The last five years have not exactly been a walk in the park for Sareb (…). Nevertheless, it has generated revenues from the sale of assets amounting to €12.9 billion, which have allowed it to cover its expenses, which, in addition to the cost of its 400 employees, involve: the payment of commissions to intermediary companies (€1.1 billion); the payment of interest (€4.0 billion (…)); taxes (€790 million (…)) and more than €400 million in maintenance costs and service charge payments.
The bad bank’s revenues proceed from the sale of its assets, whose composition has changed considerably since its creation. Currently, Sareb owns almost the same number of properties as it had at the beginning, but after having sold almost 65,000 assets. That is because some of the loans that were transferred to Sareb upon its creation have now been converted into properties through the execution of the guarantees that they secured. In this way, properties now account for 32% of the company’s total asset value, whilst the weight of loans has decreased from 80% to its current level of 68%. The entity’s assets have decreased by 27% to reach €36.9 billion and the debt issued by Sareb, which is guaranteed by the State, currently stands at €37.9 billion, down by 25%.
The company has generated positive margins during the course of its life, although it has only ever recorded losses. In 2016, the most recent period for which figures are available, its losses amounted to €663 million and, although its results for 2017 have not been published yet, the losses are expected to be similar. Reality has imposed itself on the initial business plans. Today, both the entity’s President, Jaime Echegoyen, and the company’s shareholders, understand that one possible objective would be for the entity to be liquidated within 10 years without having needed any new capital contributions and for some of the investment to be recovered, around 60%, with the remaining 40% having to be written off.
The President of Sareb understands that the company is fulfilling the basic purpose for which it was created, albeit with difficulties: the sale of damaged assets from the entities that received public aid, because, it does not have any other levers that would allow it to offset the possible losses that it would incur if it accelerated its sales.

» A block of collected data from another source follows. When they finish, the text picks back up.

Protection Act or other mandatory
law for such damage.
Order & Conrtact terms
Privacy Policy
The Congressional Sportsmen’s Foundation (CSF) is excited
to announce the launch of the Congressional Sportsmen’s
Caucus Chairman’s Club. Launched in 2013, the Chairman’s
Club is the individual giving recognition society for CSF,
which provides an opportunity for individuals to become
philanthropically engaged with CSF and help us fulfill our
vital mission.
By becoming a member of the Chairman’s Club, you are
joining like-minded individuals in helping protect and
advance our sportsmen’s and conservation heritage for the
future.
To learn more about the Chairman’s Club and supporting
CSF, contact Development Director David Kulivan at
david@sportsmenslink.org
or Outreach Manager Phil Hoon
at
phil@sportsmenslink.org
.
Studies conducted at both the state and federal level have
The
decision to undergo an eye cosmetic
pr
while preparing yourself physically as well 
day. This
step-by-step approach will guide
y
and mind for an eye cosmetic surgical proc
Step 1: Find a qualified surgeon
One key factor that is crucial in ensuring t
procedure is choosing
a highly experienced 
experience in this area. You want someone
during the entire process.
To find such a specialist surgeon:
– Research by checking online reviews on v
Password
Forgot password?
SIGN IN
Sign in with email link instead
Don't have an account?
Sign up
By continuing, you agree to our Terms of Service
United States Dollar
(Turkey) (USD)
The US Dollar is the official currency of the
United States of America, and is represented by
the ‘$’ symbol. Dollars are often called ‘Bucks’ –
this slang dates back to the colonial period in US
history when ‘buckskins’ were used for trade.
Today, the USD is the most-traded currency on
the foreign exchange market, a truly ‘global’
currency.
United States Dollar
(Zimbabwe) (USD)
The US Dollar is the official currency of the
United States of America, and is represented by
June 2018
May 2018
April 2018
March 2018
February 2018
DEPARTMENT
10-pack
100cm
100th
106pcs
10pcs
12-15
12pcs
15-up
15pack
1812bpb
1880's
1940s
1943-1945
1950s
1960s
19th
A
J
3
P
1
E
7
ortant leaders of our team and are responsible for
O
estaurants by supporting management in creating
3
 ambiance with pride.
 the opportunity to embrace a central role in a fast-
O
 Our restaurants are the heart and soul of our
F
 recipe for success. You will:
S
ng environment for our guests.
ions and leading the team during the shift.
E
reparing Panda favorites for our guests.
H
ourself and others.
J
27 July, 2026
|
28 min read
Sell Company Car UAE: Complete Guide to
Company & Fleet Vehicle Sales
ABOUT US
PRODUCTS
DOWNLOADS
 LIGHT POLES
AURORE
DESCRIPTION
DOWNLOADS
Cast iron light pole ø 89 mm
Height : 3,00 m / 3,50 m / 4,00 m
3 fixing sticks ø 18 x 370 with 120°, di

Sareb only generates revenues from the sale of its assets and that is forcing it to adjust its sales prices a lot more so as not to incur losses. In this regard, it is totally different from the other financial institutions, for whom the damaged real estate assets account for only part of their balance sheets and, therefore, they can divest them at lower prices, since they receive other revenues that generate sufficient margins for them.